◆ **Excerpts from a dataset**:
____________________
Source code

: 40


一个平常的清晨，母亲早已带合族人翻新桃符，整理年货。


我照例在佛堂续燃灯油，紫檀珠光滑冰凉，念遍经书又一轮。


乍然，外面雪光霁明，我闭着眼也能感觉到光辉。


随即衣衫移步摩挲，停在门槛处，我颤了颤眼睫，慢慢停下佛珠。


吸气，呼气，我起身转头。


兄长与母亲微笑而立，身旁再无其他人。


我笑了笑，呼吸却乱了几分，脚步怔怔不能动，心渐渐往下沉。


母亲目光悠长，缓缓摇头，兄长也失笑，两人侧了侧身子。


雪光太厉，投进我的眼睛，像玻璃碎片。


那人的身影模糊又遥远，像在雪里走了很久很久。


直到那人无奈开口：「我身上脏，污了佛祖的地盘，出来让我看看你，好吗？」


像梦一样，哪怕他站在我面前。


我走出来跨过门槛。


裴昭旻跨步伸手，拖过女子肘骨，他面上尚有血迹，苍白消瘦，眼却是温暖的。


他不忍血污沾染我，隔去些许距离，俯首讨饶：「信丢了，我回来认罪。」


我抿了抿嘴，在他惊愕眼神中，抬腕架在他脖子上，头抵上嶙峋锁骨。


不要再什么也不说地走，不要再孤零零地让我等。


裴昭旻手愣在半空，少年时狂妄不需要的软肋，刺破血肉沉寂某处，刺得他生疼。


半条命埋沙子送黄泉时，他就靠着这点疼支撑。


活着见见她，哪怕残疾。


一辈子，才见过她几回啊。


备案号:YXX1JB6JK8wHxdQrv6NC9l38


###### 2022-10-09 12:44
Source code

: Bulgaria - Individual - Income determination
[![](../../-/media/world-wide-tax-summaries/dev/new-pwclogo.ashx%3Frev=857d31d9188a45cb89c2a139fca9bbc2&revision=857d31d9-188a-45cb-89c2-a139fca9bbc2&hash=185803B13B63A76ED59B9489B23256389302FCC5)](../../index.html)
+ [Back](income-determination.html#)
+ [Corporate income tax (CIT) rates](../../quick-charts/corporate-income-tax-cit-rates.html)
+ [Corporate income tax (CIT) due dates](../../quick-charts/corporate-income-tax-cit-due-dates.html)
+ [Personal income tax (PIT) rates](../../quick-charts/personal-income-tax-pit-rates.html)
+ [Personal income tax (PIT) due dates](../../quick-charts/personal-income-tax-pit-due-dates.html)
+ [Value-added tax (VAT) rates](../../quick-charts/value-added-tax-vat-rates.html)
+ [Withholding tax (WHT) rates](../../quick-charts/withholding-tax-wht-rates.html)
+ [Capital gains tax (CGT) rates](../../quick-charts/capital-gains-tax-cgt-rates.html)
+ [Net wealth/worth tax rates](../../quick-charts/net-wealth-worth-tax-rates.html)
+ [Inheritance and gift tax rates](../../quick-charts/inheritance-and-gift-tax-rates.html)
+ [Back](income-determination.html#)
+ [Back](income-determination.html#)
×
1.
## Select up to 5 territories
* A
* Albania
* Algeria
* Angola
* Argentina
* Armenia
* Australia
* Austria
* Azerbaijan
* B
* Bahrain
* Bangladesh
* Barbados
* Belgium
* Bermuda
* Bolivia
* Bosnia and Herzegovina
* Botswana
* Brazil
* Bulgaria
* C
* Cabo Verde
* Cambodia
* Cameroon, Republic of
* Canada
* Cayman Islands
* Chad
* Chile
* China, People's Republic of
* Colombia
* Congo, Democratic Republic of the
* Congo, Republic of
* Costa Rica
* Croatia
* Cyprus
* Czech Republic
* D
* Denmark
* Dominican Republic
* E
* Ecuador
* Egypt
____________________
◆ **Exercise requirements**:
Please count the lines above that contain the string "dates", treating uppercase and lowercase as different, and reply with the number only.

◆ **Result below**:
2